Among the records below, find the line with "- Player's Hero: Bristleback" and the line with "- Real-time subscriptions". Set down both and every line between, exactly and with no pictures, but nothing else.

==================================================

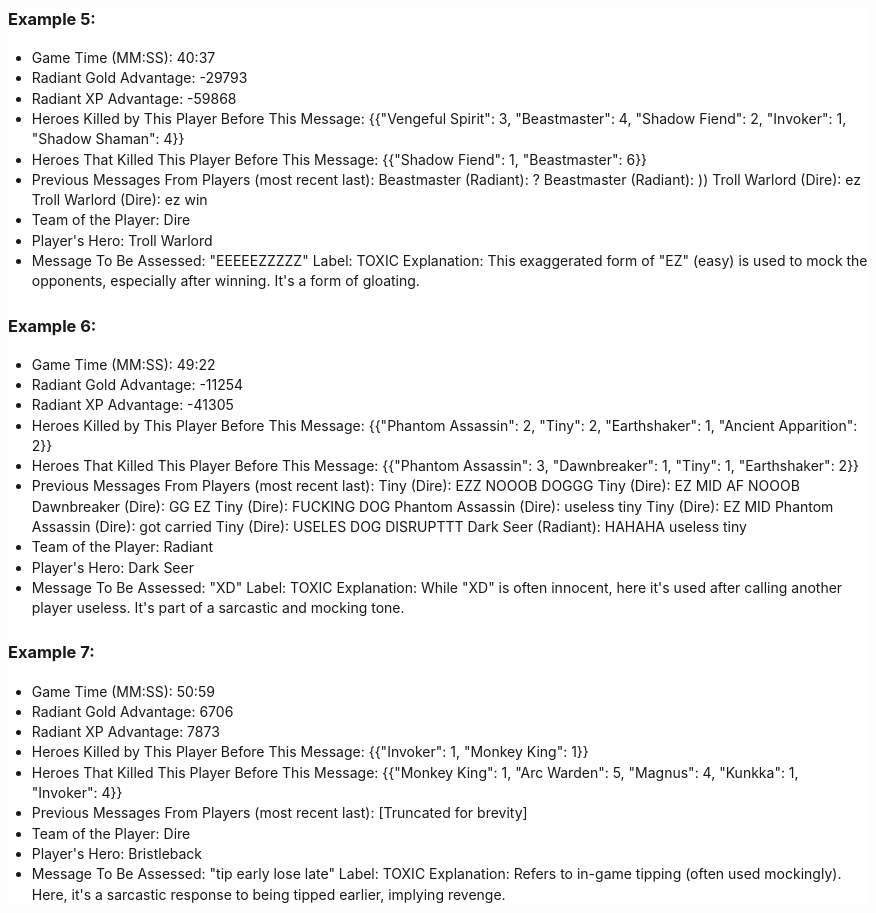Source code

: ### Example 5:
- Game Time (MM:SS): 40:37
- Radiant Gold Advantage: -29793
- Radiant XP Advantage: -59868
- Heroes Killed by This Player Before This Message: {{"Vengeful Spirit": 3, "Beastmaster": 4, "Shadow Fiend": 2, "Invoker": 1, "Shadow Shaman": 4}}
- Heroes That Killed This Player Before This Message: {{"Shadow Fiend": 1, "Beastmaster": 6}}
- Previous Messages From Players (most recent last):
  Beastmaster (Radiant): ?
  Beastmaster (Radiant): ))
  Troll Warlord (Dire): ez
  Troll Warlord (Dire): ez win
- Team of the Player: Dire
- Player's Hero: Troll Warlord
- Message To Be Assessed: "EEEEEZZZZZ"
Label: TOXIC
Explanation: This exaggerated form of "EZ" (easy) is used to mock the opponents, especially after winning. It's a form of gloating.

### Example 6:
- Game Time (MM:SS): 49:22
- Radiant Gold Advantage: -11254
- Radiant XP Advantage: -41305
- Heroes Killed by This Player Before This Message: {{"Phantom Assassin": 2, "Tiny": 2, "Earthshaker": 1, "Ancient Apparition": 2}}
- Heroes That Killed This Player Before This Message: {{"Phantom Assassin": 3, "Dawnbreaker": 1, "Tiny": 1, "Earthshaker": 2}}
- Previous Messages From Players (most recent last):
  Tiny (Dire): EZZ NOOOB  DOGGG
  Tiny (Dire): EZ MID AF NOOOB
  Dawnbreaker (Dire): GG EZ
  Tiny (Dire): FUCKING DOG
  Phantom Assassin (Dire): useless tiny
  Tiny (Dire): EZ MID
  Phantom Assassin (Dire): got carried
  Tiny (Dire): USELES  DOG DISRUPTTT
  Dark Seer (Radiant): HAHAHA useless tiny
- Team of the Player: Radiant
- Player's Hero: Dark Seer
- Message To Be Assessed: "XD"
Label: TOXIC
Explanation: While "XD" is often innocent, here it's used after calling another player useless. It's part of a sarcastic and mocking tone.

### Example 7:
- Game Time (MM:SS): 50:59
- Radiant Gold Advantage: 6706
- Radiant XP Advantage: 7873
- Heroes Killed by This Player Before This Message: {{"Invoker": 1, "Monkey King": 1}}
- Heroes That Killed This Player Before This Message: {{"Monkey King": 1, "Arc Warden": 5, "Magnus": 4, "Kunkka": 1, "Invoker": 4}}
- Previous Messages From Players (most recent last): [Truncated for brevity]
- Team of the Player: Dire
- Player's Hero: Bristleback
- Message To Be Assessed: "tip early lose late"
Label: TOXIC
Explanation: Refers to in-game tipping (often used mockingly). Here, it's a sarcastic response to being tipped earlier, implying revenge.
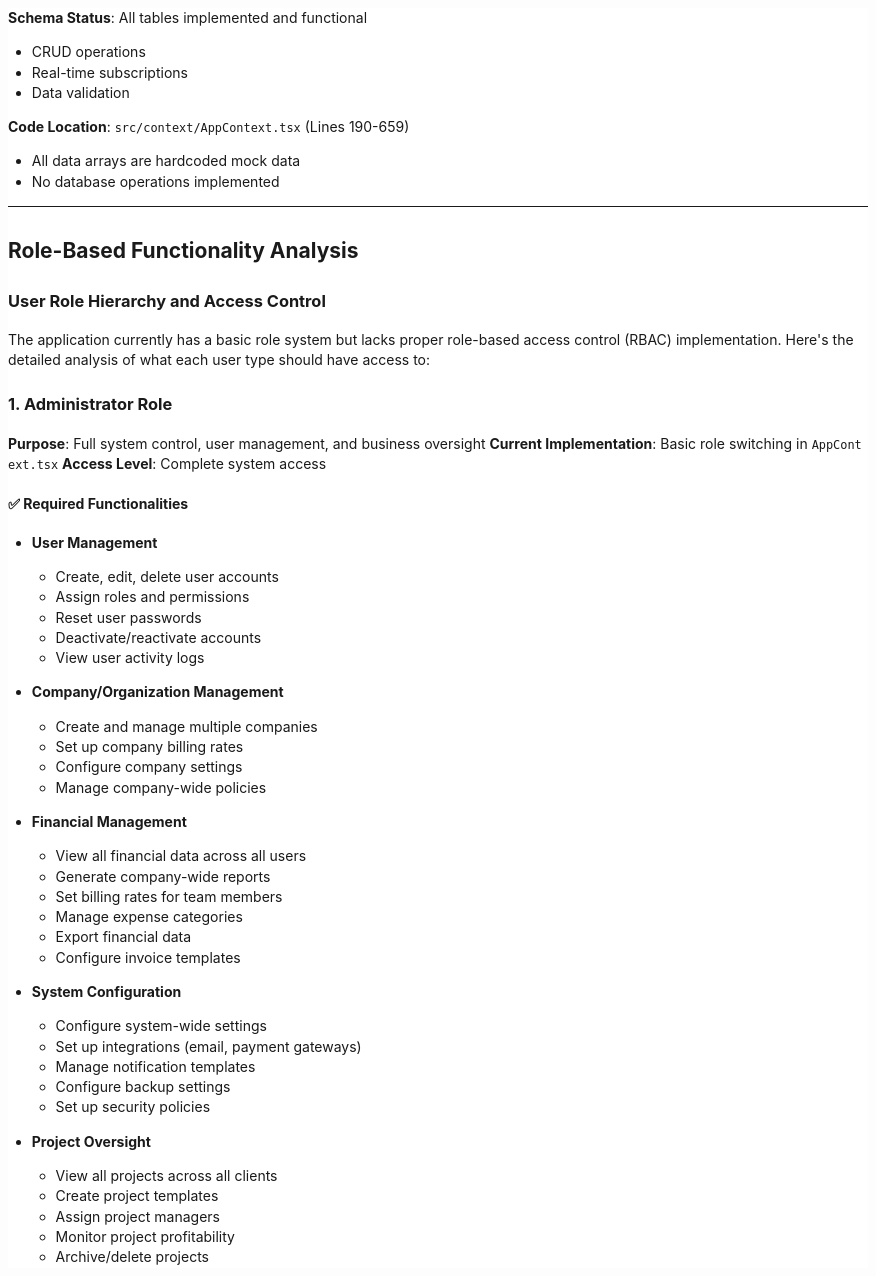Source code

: **Schema Status**: All tables implemented and functional
- CRUD operations
- Real-time subscriptions
- Data validation

**Code Location**: `src/context/AppContext.tsx` (Lines 190-659)
- All data arrays are hardcoded mock data
- No database operations implemented

---

## Role-Based Functionality Analysis

### User Role Hierarchy and Access Control

The application currently has a basic role system but lacks proper role-based access control (RBAC) implementation. Here's the detailed analysis of what each user type should have access to:

### 1. Administrator Role
**Purpose**: Full system control, user management, and business oversight
**Current Implementation**: Basic role switching in `AppContext.tsx`
**Access Level**: Complete system access

#### ✅ **Required Functionalities**
- **User Management**
  - Create, edit, delete user accounts
  - Assign roles and permissions
  - Reset user passwords
  - Deactivate/reactivate accounts
  - View user activity logs

- **Company/Organization Management**
  - Create and manage multiple companies
  - Set up company billing rates
  - Configure company settings
  - Manage company-wide policies

- **Financial Management**
  - View all financial data across all users
  - Generate company-wide reports
  - Set billing rates for team members
  - Manage expense categories
  - Export financial data
  - Configure invoice templates

- **System Configuration**
  - Configure system-wide settings
  - Set up integrations (email, payment gateways)
  - Manage notification templates
  - Configure backup settings
  - Set up security policies

- **Project Oversight**
  - View all projects across all clients
  - Create project templates
  - Assign project managers
  - Monitor project profitability
  - Archive/delete projects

==================================================

**RESULT OF THE EXERCISE:**
- Player's Hero: Bristleback
- Message To Be Assessed: "tip early lose late"
Label: TOXIC
Explanation: Refers to in-game tipping (often used mockingly). Here, it's a sarcastic response to being tipped earlier, implying revenge.
Source code

: **Schema Status**: All tables implemented and functional
- CRUD operations
- Real-time subscriptions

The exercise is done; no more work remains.